(EXERCISE MATERIAL begins)
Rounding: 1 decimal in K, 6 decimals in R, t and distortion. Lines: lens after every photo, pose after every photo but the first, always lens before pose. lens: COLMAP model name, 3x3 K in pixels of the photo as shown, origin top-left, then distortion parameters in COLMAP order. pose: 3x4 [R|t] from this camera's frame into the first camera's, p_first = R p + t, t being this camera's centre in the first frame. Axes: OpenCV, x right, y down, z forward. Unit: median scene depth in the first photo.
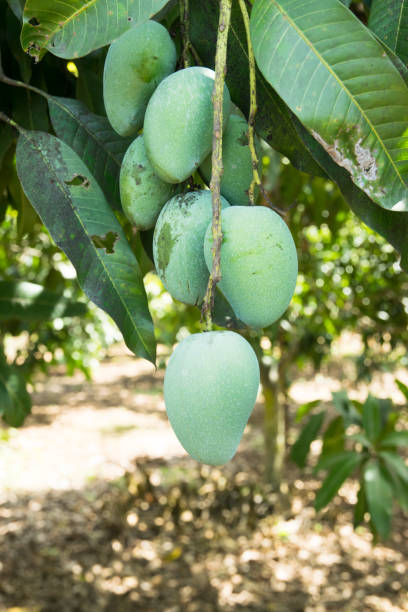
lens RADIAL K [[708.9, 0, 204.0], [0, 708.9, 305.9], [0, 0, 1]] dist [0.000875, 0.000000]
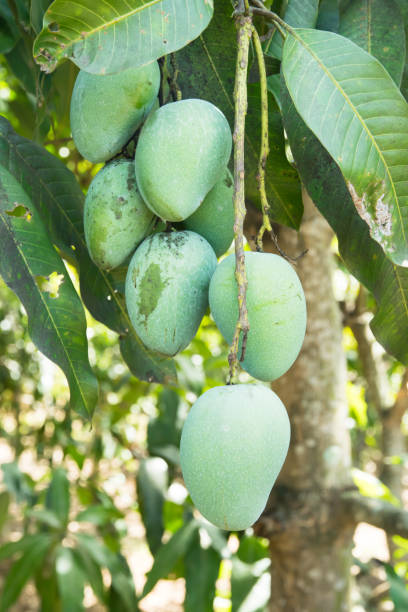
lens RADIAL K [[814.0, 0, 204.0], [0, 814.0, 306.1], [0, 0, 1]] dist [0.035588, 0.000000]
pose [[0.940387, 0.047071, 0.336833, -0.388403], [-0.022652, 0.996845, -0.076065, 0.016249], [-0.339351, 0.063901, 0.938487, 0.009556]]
(EXERCISE MATERIAL ends)
(EXERCISE MATERIAL begins)
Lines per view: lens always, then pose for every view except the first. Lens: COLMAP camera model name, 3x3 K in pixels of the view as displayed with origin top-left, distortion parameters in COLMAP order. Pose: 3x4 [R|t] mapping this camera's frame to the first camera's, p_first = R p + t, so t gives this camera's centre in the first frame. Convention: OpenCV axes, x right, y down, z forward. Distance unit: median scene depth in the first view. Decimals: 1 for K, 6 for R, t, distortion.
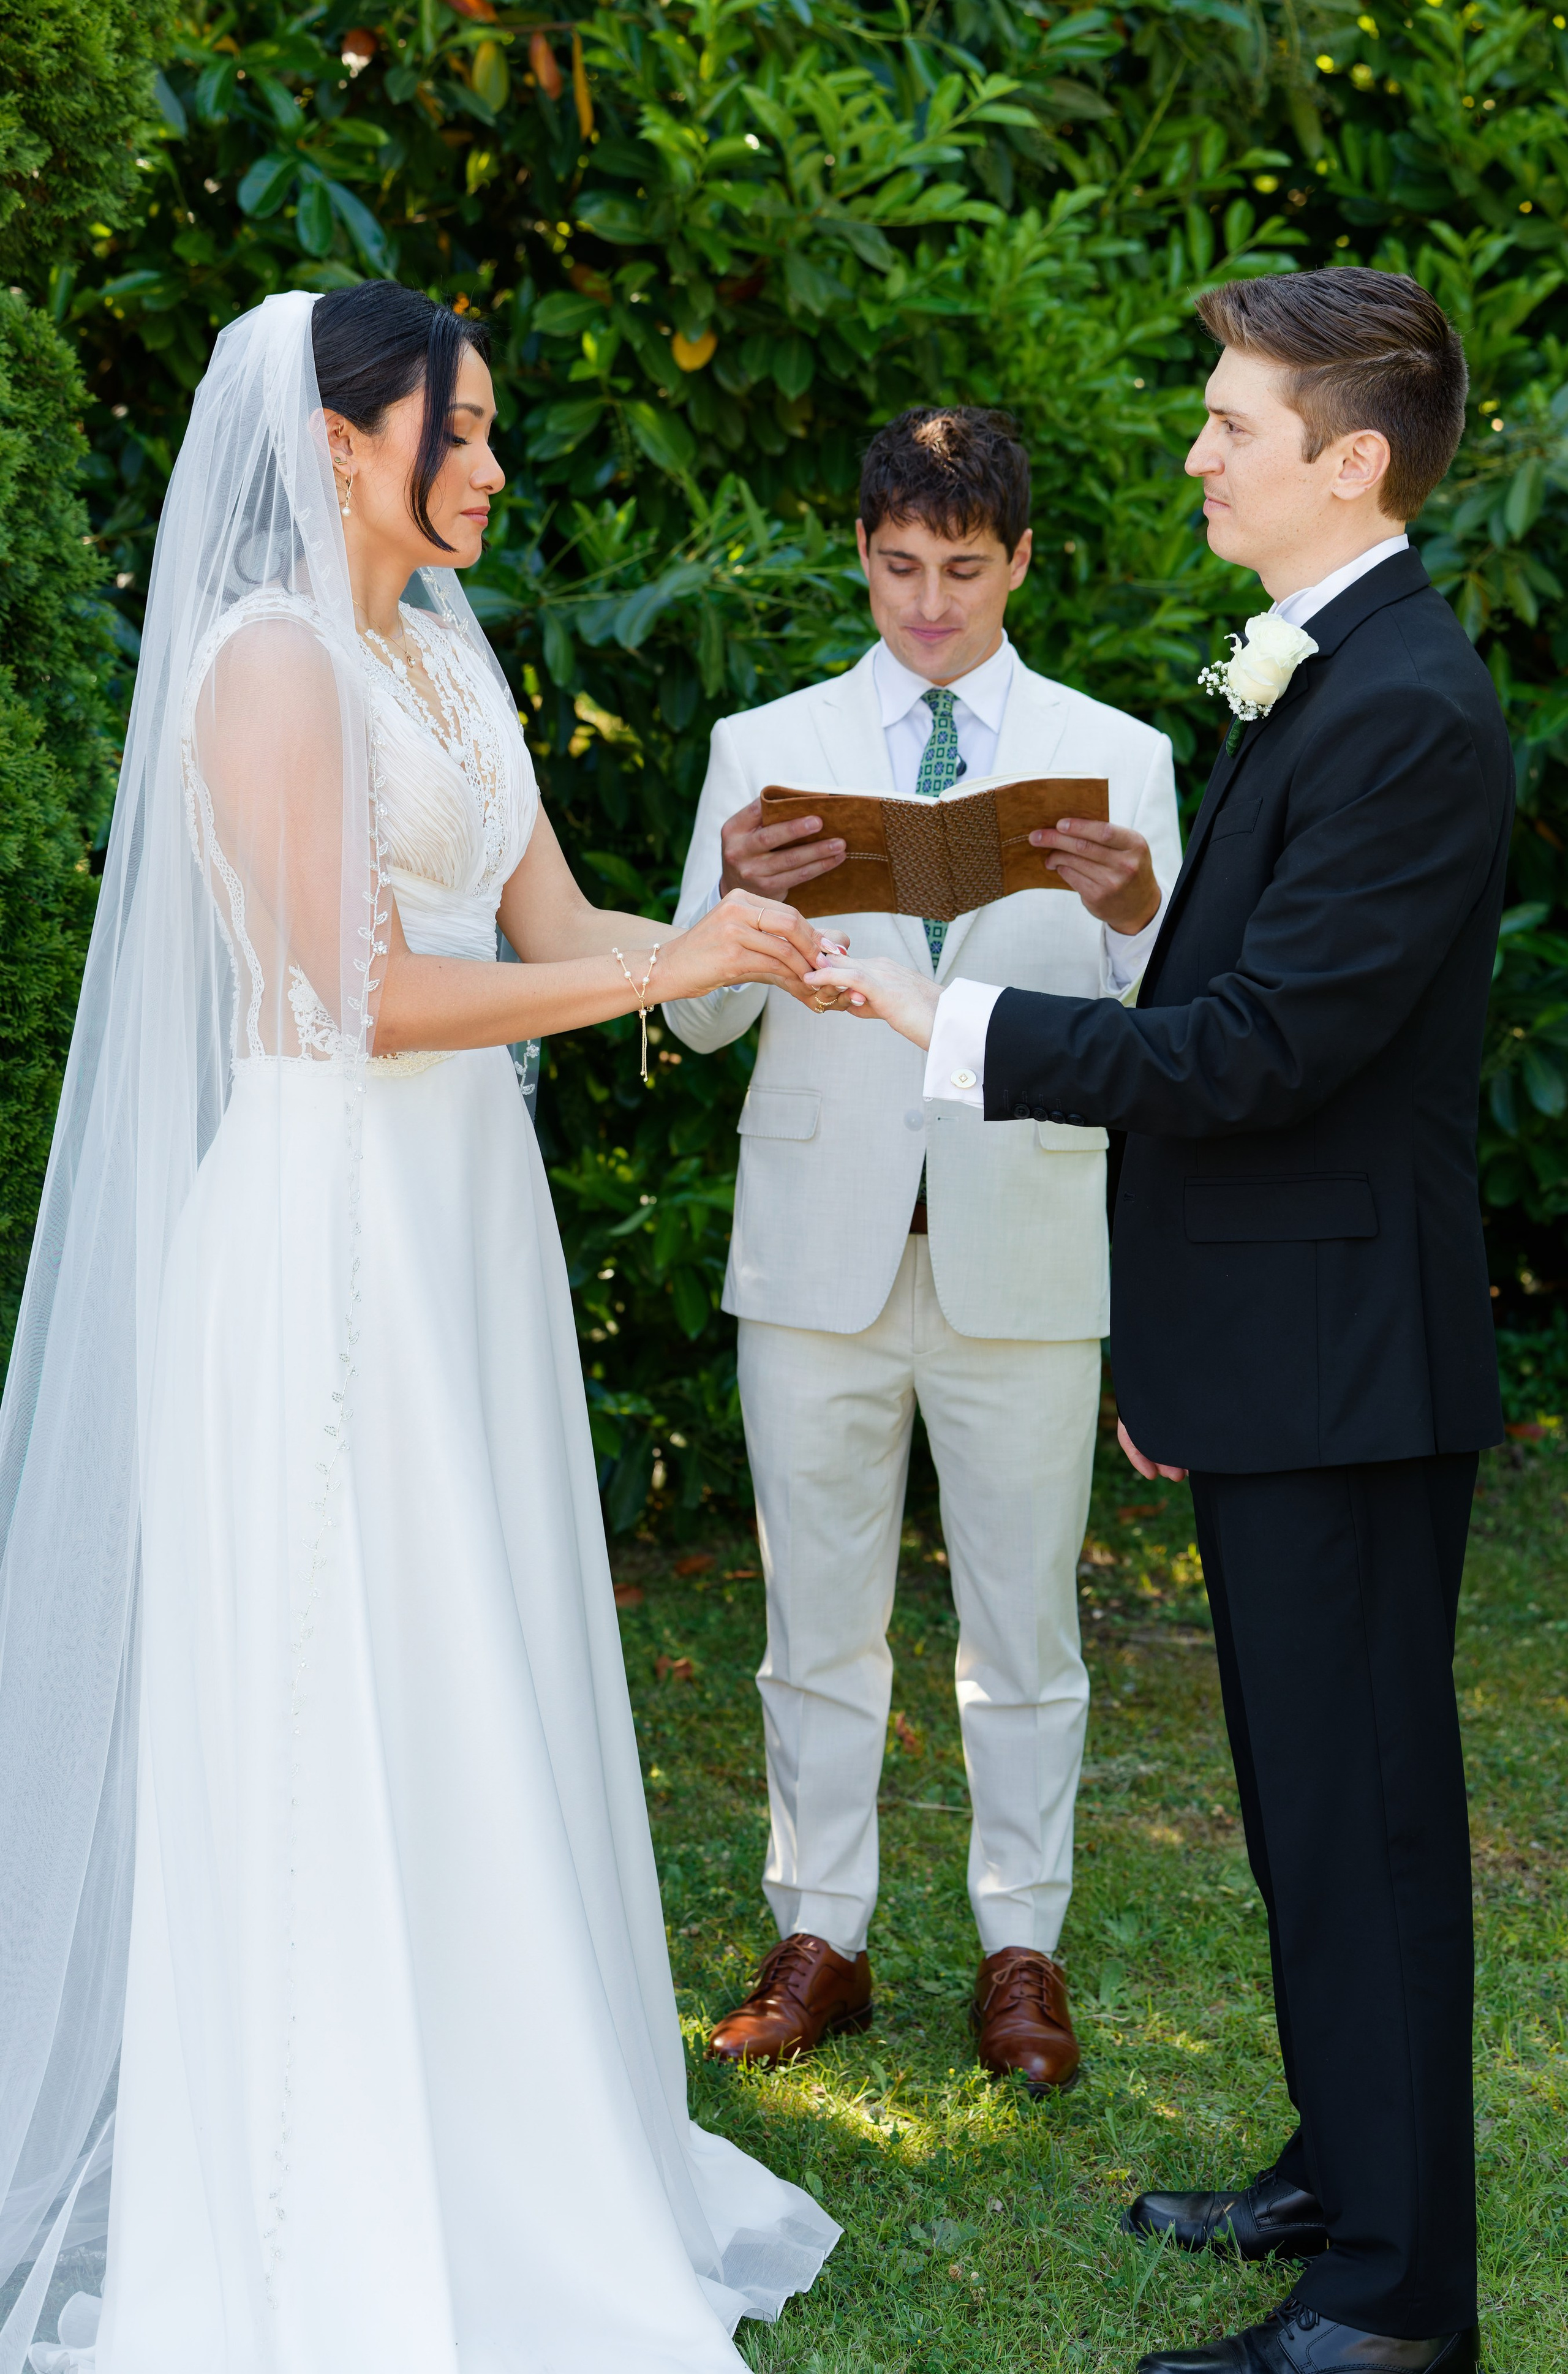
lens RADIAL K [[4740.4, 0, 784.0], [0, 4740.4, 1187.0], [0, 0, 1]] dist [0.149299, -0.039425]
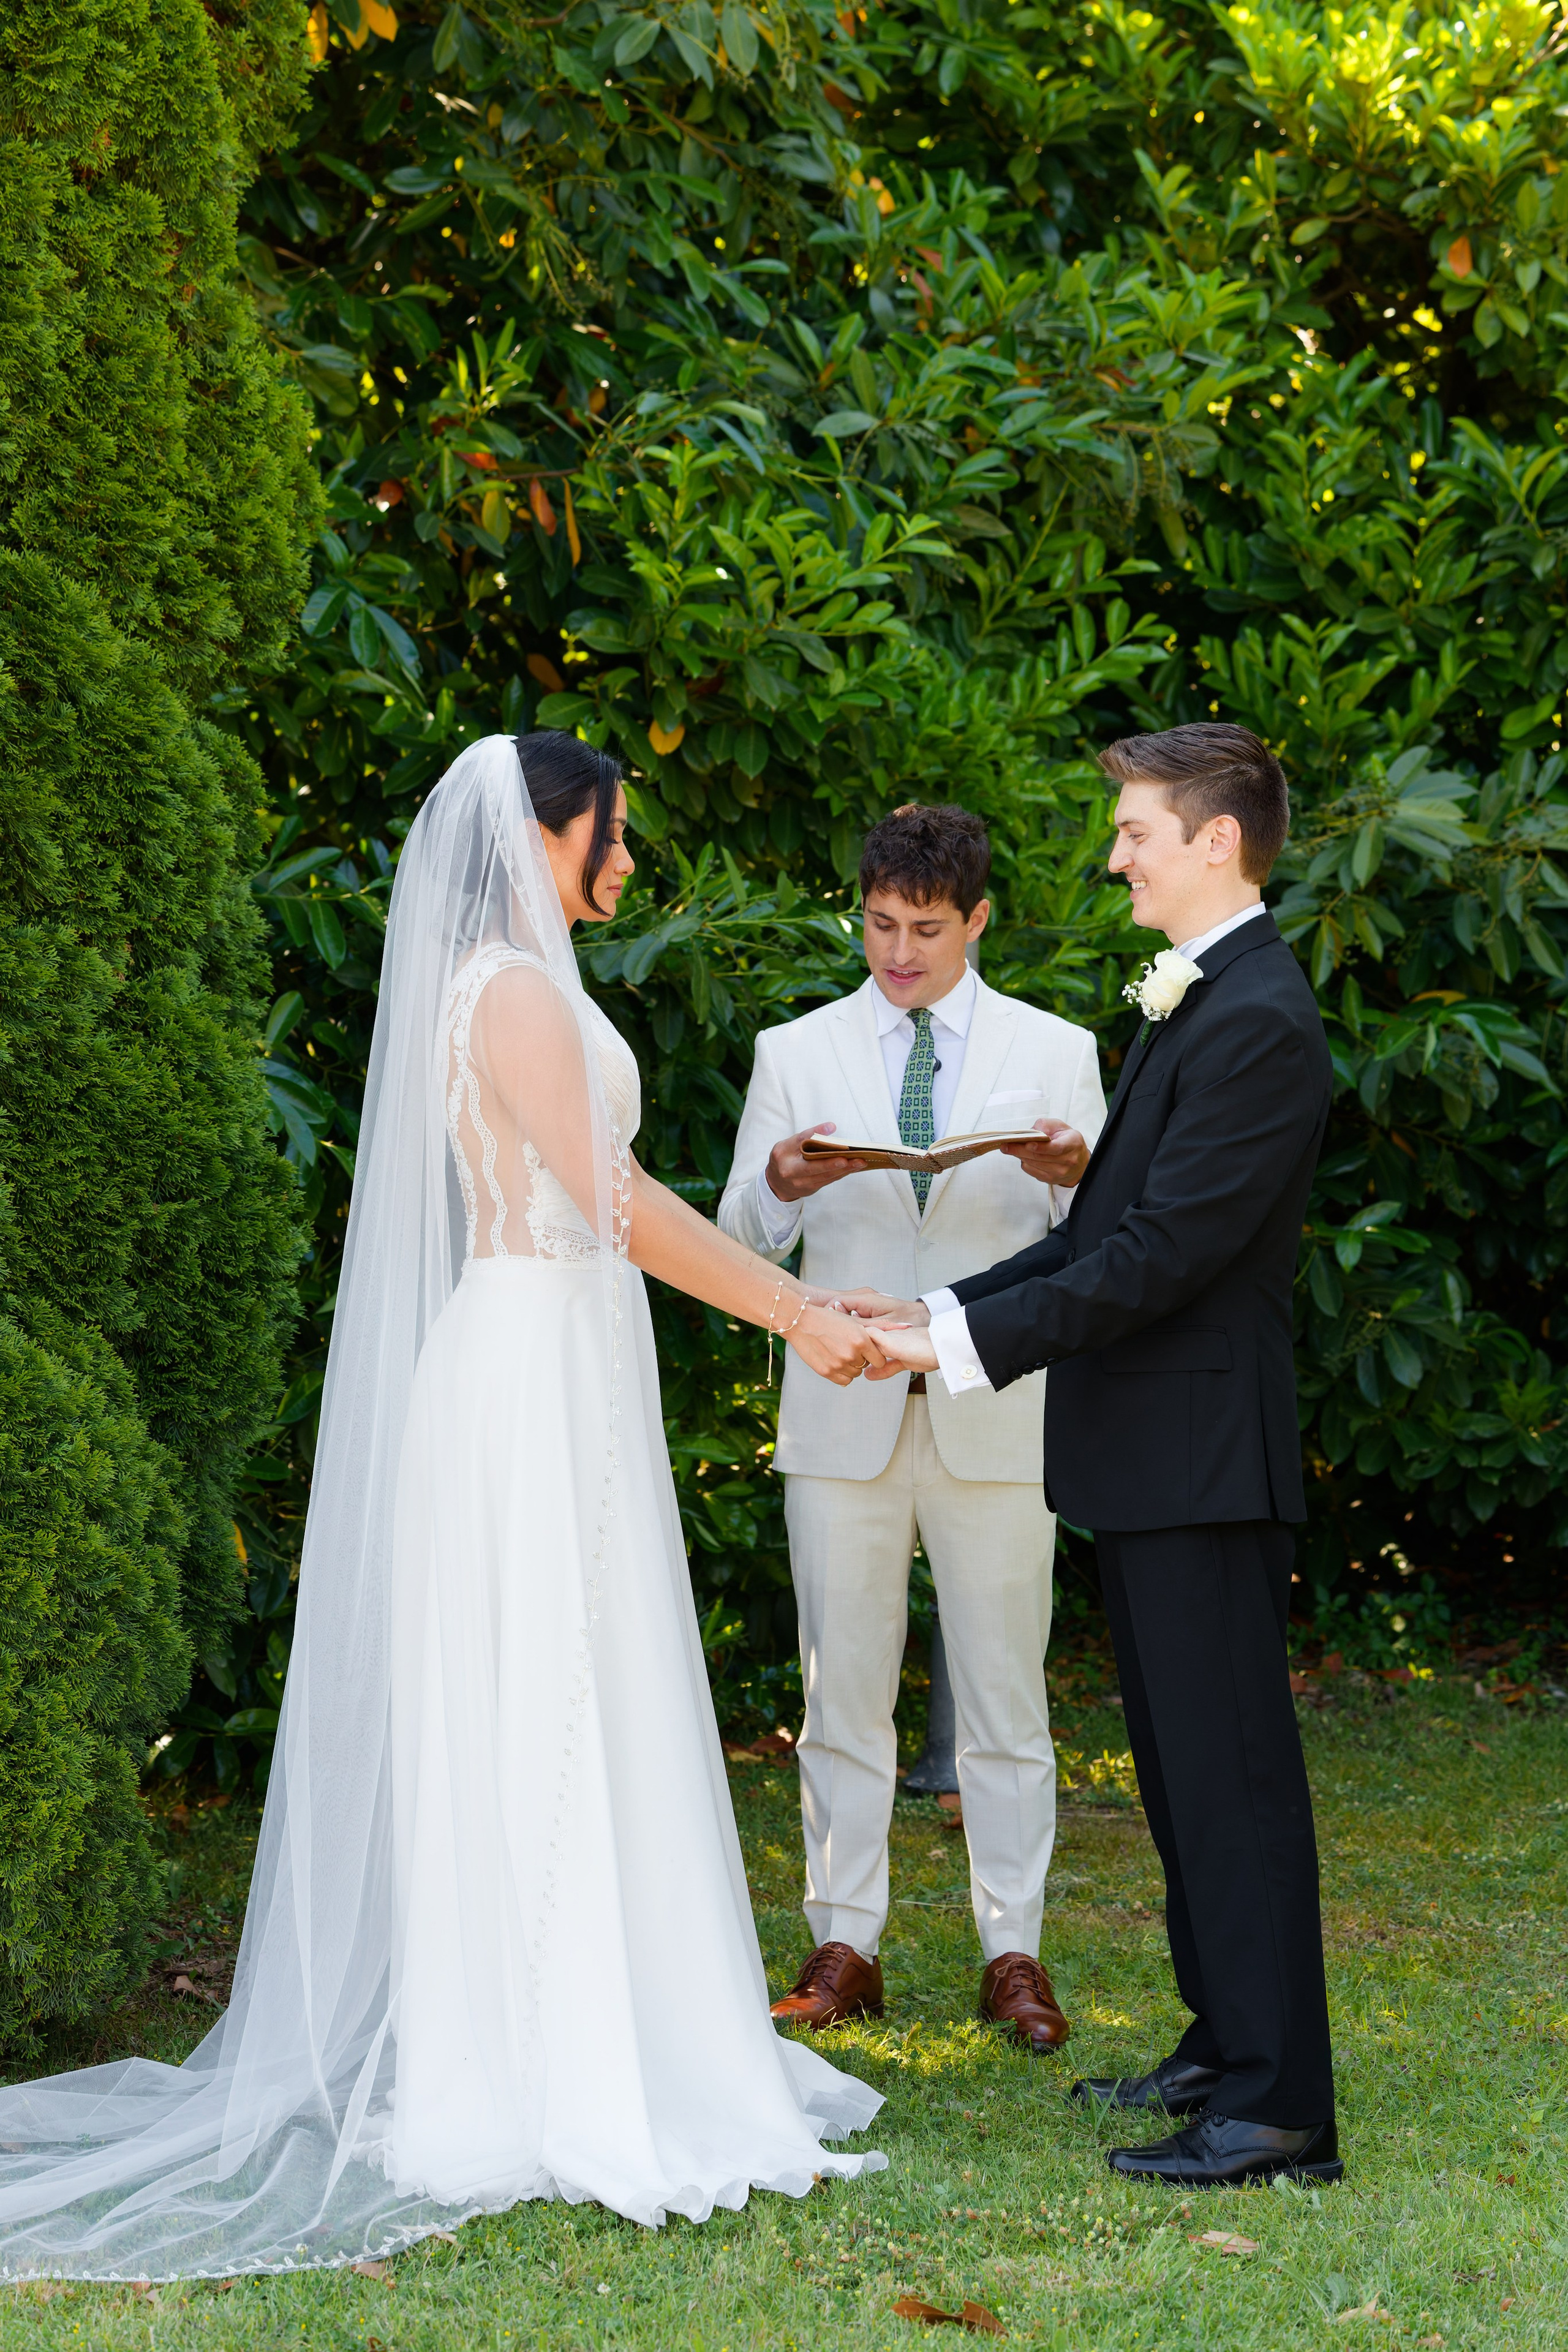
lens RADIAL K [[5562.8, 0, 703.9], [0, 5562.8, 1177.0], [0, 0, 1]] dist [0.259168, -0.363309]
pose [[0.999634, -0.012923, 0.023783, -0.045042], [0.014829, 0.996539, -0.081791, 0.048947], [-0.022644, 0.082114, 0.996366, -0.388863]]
(EXERCISE MATERIAL ends)
• **WORK ITEM**:
Rewrite the lines starting with the line containing "Rounding: 1 decimal" and going on through the line containing "0.063901, 0.938487, 0.009556]]", replacing "photo" with "image" and changing nothing else. Leave the pictures out.

• **REPLY**:
Rounding: 1 decimal in K, 6 decimals in R, t and distortion. Lines: lens after every image, pose after every image but the first, always lens before pose. lens: COLMAP model name, 3x3 K in pixels of the image as shown, origin top-left, then distortion parameters in COLMAP order. pose: 3x4 [R|t] from this camera's frame into the first camera's, p_first = R p + t, t being this camera's centre in the first frame. Axes: OpenCV, x right, y down, z forward. Unit: median scene depth in the first image.
lens RADIAL K [[708.9, 0, 204.0], [0, 708.9, 305.9], [0, 0, 1]] dist [0.000875, 0.000000]
lens RADIAL K [[814.0, 0, 204.0], [0, 814.0, 306.1], [0, 0, 1]] dist [0.035588, 0.000000]
pose [[0.940387, 0.047071, 0.336833, -0.388403], [-0.022652, 0.996845, -0.076065, 0.016249], [-0.339351, 0.063901, 0.938487, 0.009556]]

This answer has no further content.